Als Risikogebiete, die das Robert Koch-Instituts (RKI) in einer Liste festlegt, zählen aktuell Länder wie Ägypten, die USA, Russland und die Türkei. Aus der EU ist Luxemburg dabei. Beliebte Urlaubsziele wie Italien oder Österreich stehen derzeit nicht auf der Liste. Zentrales Kriterium ist, in welchen Staaten oder Regionen es in den vergangenen sieben Tagen mehr als 50 Neuinfizierte pro 100.000 Einwohner gab. Die Liste wird regelmäßig aktualisiert. Das Auswärtige Amt wies darauf hin, dass dies nicht gleichbedeutend mit seinen Reisehinweisen sei.
SPD-Fraktionschef Rolf Mützenich unterstützte zusätzliche Tests für Rückkehrer, meldete aber Bedenken bei der Finanzierung an. "Wenn die Allgemeinheit jetzt auch für solche Menschen bezahlen soll, die sich durch die Reise in ein Risikogebiet leichtsinnig in Gefahr begeben haben, finde ich das schwierig", sagte er dem Redaktionsnetzwerk Deutschland (Mittwoch). Es gebe aber natürlich auch nachvollziehbare Reisen in Risikogebiete, etwa bei familiären Verpflichtungen. "Über dieses und andere Details werden wir noch einmal reden müssen."
Das Ministerium plant zur Finanzierung, bestehende Regeln für die Kostenübernahme zu ergänzen. Das geht aus einem Entwurf hervor, der der Deutschen Presse-Agentur vorliegt. Zuerst berichtete der "Spiegel" darüber. Demnach sollen alle aus dem Ausland Einreisenden auch ohne Krankheitsanzeichen getestet werden können, soweit die Einreise noch nicht mehr als 72 Stunden zurückliegt.
Die Kosten sollen demnach zunächst die gesetzlichen Krankenkassen übernehmen - der Bund könnte dies dann aber ausgleichen. So ist es bereits bei anderen Tests geregelt, die Gesundheitsämter auch bei Menschen ohne Symptome anordnen können. Angesetzt werden zunächst Kosten von 50,50 Euro pro Test. Die Tests sollen bis zu einmal pro Person wiederholt werden können.

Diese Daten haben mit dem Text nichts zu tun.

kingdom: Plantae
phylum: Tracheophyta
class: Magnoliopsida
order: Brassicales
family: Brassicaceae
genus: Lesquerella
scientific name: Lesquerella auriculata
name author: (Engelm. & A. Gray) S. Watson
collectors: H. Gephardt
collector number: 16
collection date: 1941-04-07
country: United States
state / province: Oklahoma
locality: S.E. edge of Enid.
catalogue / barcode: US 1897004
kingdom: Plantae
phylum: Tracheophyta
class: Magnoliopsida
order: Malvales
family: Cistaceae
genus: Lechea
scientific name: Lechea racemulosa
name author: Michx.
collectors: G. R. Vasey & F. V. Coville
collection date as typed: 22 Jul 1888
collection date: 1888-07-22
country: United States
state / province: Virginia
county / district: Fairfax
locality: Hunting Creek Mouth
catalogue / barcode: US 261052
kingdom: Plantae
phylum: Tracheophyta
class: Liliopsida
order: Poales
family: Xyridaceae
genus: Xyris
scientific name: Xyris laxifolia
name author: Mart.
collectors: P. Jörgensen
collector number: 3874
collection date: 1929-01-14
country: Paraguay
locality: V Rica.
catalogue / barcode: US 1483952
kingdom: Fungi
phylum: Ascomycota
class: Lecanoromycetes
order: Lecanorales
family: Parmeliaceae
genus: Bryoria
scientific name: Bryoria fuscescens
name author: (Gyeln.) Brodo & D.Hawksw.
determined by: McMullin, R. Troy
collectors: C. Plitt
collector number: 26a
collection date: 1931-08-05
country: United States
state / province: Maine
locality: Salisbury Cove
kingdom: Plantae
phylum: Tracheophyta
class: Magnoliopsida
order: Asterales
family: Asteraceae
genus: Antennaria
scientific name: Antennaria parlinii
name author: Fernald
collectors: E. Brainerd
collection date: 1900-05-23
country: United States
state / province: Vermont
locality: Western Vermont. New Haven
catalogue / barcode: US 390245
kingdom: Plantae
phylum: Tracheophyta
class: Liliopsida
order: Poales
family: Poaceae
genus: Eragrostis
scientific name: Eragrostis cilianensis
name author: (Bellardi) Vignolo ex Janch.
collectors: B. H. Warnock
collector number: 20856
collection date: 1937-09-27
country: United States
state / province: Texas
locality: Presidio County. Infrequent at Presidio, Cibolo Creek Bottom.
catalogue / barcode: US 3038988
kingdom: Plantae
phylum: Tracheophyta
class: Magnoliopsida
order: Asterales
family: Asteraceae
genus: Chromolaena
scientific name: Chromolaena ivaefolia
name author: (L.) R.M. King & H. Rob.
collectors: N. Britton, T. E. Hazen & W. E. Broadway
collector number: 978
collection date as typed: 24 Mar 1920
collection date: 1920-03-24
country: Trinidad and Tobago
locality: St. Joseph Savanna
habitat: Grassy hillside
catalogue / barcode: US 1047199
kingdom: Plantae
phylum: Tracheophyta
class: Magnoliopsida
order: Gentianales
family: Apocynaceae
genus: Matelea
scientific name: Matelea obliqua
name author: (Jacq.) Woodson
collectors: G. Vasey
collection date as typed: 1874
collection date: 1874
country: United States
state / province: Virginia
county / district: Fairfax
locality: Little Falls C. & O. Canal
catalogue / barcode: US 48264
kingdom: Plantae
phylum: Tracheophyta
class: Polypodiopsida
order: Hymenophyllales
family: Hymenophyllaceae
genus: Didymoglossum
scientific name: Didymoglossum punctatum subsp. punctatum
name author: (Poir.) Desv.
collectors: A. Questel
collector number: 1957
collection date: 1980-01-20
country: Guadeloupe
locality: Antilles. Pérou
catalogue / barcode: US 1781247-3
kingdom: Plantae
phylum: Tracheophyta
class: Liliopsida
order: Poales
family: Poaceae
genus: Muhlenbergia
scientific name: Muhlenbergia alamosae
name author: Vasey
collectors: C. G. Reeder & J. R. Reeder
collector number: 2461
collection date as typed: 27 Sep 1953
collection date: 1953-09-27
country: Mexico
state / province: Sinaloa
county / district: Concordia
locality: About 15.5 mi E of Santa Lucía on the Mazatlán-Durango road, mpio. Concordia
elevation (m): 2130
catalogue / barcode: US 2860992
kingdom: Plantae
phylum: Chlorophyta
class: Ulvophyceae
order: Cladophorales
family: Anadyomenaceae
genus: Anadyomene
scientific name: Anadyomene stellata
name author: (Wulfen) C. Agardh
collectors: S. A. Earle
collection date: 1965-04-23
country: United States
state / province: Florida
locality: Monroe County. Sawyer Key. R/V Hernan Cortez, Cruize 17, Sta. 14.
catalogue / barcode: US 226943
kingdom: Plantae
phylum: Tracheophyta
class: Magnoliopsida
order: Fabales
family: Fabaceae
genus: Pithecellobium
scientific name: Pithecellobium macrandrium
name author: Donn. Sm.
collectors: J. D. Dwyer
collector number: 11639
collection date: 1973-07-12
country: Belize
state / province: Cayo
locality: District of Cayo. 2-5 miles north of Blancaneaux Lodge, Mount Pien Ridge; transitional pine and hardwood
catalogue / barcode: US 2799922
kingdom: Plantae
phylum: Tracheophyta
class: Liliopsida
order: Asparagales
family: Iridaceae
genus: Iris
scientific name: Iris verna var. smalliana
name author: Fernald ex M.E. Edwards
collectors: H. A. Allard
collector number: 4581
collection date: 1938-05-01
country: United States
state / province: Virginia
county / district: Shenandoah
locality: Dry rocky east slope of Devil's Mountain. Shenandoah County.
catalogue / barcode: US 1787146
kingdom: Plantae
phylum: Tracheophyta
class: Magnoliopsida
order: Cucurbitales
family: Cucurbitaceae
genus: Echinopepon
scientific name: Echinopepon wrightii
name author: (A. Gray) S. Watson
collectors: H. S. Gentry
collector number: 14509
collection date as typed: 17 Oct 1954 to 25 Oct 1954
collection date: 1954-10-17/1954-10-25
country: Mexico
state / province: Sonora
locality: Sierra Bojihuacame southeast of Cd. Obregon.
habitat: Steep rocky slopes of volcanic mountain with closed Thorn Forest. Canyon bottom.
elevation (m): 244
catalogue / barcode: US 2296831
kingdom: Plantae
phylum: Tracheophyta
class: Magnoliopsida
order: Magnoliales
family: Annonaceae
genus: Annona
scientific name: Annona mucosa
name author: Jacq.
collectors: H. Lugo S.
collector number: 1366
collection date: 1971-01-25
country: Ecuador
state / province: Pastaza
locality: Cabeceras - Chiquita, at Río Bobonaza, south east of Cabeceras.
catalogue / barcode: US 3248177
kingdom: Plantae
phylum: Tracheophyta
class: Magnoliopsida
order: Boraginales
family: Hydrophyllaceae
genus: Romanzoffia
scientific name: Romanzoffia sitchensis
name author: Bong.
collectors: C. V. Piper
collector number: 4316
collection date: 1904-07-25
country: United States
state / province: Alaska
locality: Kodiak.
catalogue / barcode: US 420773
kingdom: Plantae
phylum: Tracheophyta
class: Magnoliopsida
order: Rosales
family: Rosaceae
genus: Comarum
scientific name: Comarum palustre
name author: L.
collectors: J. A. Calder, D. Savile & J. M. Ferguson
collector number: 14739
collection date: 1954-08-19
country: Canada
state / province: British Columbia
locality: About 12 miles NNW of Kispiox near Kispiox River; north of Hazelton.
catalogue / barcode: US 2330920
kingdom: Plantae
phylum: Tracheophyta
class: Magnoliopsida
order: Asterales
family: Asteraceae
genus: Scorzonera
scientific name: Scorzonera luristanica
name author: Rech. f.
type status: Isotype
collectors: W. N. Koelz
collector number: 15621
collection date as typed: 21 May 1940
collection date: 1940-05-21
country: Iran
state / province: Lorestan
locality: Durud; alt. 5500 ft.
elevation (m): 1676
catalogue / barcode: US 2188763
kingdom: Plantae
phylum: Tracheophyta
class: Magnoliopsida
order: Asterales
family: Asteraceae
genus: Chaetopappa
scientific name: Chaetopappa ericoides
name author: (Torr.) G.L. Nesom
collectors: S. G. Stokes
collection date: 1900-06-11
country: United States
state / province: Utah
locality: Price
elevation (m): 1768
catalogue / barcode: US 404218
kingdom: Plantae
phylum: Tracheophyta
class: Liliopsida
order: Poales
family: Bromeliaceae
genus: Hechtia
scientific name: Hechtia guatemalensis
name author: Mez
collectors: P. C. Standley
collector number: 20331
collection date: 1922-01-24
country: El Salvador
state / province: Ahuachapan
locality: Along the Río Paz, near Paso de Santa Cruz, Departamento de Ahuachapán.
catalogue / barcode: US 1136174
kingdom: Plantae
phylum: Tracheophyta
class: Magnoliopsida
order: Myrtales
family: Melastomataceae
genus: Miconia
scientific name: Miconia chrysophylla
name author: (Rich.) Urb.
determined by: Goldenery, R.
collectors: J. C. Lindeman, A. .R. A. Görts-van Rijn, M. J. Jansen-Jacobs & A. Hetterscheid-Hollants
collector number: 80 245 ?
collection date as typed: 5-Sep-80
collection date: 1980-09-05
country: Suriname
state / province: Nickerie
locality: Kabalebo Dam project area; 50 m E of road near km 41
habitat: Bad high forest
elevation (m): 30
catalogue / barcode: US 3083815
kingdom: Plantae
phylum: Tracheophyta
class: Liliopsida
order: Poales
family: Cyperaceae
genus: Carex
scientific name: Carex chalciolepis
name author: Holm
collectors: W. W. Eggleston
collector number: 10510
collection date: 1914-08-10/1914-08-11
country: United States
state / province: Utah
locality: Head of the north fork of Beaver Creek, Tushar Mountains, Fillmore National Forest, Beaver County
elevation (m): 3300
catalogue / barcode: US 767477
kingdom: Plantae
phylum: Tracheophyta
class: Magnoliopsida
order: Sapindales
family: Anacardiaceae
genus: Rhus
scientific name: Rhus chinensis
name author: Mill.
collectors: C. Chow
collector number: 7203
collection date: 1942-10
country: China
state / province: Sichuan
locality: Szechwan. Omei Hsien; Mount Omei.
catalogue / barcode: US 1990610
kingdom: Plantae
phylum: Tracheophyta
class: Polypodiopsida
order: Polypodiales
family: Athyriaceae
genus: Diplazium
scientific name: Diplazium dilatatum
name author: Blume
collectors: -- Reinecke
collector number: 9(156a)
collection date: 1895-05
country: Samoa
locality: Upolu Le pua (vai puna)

Mit den neuen Testmöglichkeiten können bei Corona-Fällen auch schon Reihentests und vorsorgliche Tests in Schulen oder Pflegeheimen auf Kassenkosten gemacht werden.
Die FDP-Gesundheitspolitikerin Christine Aschenberg-Dugnus begrüßte die neuen Testmöglichkeiten. Dass die Steuerzahler für die Tests von Reiserückkehrern aus Risikogebieten aufkommen müssten, sei aber ein falsches Signal. "Derjenige, der wissentlich in einem Risikogebiet Urlaub macht, muss auch für die Kosten der Tests aufkommen."
Linke-Fachpolitiker Achim Kessler sagte dagegen: "Die Pandemiebekämpfung ist eine gesamtgesellschaftliche Aufgabe, deshalb müssen alle Tests aus Steuermitteln finanziert werden." Es dürfe aber nicht sein, dass sich Urlauber aus Risikogebieten testen lassen könnten, während Pflege- und Krankenhauspersonal ohne systematische Testmöglichkeiten auskommen müsse.